JM introduced Ocean Devil reels. These reels are economic version of JM PE reels.

Ocean Devil PE8, PE8, PE5 and PE4







Ocean Devil PE8 and JM PE8







I put about 420 yards of 80# Jerry Brown Hollow on Ocean Devil PE8 reel.
There is not much room for topshot. I am going to test this reel for big yft in 100 lb - 200 lb using 
30- 40 lb drag on PV trip starting tomorrow.


----------



## saltwater4life (Aug 5, 2010)

nice looking reel right there!
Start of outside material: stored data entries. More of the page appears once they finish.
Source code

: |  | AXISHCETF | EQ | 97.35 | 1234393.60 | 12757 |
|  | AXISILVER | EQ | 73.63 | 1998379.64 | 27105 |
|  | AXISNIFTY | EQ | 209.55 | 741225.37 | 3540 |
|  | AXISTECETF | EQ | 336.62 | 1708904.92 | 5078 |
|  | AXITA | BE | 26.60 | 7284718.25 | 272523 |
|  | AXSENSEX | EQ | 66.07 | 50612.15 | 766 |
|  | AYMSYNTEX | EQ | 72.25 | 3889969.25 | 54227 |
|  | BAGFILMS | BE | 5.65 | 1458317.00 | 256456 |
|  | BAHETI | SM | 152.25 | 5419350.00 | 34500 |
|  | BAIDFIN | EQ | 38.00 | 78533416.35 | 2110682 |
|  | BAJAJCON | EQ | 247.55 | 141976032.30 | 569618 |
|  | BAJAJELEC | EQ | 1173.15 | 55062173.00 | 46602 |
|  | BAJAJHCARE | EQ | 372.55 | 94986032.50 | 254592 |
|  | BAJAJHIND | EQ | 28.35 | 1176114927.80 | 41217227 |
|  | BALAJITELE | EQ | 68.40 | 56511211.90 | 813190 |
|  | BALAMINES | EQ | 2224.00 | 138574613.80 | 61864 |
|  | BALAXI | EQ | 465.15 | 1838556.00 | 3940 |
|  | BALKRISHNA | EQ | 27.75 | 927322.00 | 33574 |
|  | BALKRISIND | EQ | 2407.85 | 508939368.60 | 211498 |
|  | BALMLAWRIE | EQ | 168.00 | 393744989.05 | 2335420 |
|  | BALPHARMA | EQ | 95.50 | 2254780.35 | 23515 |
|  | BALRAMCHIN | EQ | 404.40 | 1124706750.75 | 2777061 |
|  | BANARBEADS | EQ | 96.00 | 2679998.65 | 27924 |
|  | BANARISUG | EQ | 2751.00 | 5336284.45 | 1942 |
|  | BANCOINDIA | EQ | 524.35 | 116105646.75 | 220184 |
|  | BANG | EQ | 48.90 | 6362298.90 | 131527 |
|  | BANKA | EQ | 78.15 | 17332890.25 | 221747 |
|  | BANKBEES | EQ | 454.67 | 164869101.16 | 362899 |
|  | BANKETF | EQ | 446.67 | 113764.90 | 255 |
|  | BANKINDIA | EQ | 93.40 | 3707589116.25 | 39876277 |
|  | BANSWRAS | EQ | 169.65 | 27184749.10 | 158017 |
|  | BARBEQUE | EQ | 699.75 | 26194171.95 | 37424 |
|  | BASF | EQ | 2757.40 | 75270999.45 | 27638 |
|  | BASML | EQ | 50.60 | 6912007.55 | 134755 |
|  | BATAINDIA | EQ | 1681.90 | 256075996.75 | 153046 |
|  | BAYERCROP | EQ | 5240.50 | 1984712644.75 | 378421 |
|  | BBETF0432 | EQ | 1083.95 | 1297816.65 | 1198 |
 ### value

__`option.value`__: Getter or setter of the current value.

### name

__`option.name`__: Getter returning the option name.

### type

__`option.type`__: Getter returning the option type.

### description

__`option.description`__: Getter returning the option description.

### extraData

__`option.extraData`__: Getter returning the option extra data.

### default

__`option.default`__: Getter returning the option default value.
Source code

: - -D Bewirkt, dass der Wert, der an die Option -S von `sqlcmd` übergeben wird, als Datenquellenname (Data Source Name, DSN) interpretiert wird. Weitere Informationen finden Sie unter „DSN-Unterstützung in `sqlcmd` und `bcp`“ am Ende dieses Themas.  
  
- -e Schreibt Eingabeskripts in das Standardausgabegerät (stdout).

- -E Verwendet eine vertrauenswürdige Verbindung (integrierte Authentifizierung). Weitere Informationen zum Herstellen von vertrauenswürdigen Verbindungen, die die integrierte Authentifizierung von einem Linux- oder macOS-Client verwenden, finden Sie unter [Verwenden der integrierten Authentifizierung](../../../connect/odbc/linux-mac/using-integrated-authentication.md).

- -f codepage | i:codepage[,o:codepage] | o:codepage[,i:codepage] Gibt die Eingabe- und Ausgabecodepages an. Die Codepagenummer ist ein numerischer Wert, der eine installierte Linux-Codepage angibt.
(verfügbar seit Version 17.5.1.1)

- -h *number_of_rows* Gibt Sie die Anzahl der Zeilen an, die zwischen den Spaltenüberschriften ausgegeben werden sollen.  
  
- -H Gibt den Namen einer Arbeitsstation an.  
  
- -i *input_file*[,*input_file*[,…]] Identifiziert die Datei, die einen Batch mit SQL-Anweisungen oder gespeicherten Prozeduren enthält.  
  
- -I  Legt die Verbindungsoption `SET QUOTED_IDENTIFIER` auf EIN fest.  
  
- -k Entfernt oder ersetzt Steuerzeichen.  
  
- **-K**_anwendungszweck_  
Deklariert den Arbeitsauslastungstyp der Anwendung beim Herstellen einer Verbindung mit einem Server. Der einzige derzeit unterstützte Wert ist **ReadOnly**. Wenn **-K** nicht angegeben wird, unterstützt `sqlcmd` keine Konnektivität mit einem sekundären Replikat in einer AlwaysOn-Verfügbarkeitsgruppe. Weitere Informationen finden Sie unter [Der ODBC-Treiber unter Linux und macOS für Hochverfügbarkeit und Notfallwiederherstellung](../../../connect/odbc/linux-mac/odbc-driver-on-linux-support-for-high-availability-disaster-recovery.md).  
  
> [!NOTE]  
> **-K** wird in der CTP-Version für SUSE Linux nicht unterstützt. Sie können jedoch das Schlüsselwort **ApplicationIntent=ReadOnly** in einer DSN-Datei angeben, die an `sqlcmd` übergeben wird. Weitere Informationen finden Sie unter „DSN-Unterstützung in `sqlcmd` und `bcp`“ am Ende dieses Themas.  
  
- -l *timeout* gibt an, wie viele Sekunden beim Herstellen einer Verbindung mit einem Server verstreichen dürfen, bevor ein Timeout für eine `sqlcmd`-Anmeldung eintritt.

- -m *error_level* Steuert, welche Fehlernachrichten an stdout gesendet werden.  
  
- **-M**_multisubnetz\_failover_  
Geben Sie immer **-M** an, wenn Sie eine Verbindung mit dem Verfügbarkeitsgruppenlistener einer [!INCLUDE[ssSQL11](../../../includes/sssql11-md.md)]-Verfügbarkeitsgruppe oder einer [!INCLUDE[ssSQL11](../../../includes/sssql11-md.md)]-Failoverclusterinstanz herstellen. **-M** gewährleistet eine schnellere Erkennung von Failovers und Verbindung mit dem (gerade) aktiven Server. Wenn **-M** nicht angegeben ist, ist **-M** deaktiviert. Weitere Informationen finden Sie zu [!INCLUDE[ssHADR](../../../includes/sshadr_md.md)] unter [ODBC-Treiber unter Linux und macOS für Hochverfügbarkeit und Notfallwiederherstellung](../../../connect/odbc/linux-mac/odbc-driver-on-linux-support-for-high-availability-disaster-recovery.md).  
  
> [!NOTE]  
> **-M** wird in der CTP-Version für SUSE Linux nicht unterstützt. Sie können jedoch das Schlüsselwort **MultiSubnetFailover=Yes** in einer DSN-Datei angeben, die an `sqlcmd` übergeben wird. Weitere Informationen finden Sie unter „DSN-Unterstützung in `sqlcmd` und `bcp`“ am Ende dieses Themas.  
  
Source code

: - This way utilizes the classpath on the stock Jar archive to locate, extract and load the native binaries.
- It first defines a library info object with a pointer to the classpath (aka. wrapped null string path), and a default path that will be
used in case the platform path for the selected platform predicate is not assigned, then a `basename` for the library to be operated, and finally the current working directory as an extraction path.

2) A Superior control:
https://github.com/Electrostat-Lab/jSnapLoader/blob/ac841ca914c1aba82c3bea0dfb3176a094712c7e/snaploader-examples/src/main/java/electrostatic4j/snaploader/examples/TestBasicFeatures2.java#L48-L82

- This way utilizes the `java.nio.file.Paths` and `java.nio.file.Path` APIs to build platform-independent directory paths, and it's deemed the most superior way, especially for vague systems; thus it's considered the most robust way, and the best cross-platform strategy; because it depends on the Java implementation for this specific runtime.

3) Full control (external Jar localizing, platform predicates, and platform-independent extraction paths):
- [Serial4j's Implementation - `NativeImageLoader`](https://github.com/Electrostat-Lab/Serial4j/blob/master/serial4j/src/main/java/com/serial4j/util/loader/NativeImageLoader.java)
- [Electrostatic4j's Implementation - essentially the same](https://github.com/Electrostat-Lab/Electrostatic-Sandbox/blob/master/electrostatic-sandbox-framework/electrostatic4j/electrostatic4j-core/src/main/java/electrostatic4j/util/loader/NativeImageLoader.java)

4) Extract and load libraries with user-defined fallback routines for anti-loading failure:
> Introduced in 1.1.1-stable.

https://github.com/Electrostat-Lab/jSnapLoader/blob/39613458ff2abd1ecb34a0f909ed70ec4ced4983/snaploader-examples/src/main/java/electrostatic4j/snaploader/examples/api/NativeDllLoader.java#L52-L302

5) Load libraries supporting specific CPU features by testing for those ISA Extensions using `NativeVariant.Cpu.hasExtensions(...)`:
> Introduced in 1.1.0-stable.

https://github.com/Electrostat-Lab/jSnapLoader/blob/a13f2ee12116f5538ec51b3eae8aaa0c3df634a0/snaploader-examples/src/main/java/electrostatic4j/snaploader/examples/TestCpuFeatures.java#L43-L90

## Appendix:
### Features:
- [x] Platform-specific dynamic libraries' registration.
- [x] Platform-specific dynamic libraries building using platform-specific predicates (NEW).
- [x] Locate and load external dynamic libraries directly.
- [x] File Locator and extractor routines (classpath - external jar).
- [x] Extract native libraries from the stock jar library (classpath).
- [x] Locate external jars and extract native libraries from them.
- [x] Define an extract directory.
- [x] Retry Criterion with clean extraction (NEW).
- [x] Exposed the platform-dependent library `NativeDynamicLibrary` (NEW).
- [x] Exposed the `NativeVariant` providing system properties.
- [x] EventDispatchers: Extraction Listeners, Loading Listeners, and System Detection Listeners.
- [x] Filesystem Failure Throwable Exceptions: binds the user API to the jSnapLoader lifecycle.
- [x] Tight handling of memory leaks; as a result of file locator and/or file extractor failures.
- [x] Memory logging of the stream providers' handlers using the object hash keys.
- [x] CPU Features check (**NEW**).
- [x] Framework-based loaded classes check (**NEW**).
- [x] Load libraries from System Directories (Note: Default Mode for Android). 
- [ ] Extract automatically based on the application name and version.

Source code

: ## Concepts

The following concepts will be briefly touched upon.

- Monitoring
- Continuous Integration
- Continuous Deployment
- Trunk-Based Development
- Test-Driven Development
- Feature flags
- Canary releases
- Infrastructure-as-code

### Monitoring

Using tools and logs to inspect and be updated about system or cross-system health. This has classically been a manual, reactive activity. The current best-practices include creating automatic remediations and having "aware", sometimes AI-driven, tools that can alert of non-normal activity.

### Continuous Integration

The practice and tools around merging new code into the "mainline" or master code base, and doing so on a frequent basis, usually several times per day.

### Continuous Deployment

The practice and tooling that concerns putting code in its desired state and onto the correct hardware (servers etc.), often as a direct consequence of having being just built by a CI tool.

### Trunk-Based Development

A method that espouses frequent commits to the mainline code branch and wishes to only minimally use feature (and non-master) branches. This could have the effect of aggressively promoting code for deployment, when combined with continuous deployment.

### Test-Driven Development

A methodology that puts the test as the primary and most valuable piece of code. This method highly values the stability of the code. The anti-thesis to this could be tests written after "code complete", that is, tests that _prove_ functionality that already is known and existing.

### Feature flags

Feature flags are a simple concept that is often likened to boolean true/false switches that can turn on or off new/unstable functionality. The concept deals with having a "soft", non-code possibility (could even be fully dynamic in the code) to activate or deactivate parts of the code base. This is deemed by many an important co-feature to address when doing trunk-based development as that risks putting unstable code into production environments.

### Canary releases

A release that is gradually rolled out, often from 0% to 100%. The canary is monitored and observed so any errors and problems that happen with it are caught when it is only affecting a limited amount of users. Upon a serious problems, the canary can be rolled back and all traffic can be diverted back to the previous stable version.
Let us know how they are and whats the price range?


----------



## jighard (Nov 5, 2013)

problem is.....where do you service or repair those reels if something happen ? They are not made in USA or anywhere close but in Taiwanhwell:


----------



## ksong (Jun 30, 2004)

jighard said:


> problem is.....where do you service or repair those reels if something happen ? They are not made in USA or anywhere close but in Taiwanhwell:


There is a service center of JM reels in NJ and they have provided after service for four years without any major issue.


----------



## ksong (Jun 30, 2004)

I haven't opened the reel yet.

We tested the Ocean Devil reels on the recent PV trip for tuna and shark.
We had one big tuna and fought over an hour with the reel before it pulled the hook. 
The drag is very smooth like JM PE reels and it looks very strong. 
We are going to test the reels more.


----------



## jighard (Nov 5, 2013)

ksong said:


> There is a service center of JM reels in NJ and they have provided after service for four years without any major issue.


Awesome , can you post the address . one of my PE 4's that i purchased on ebay needs service.

Thank you


----------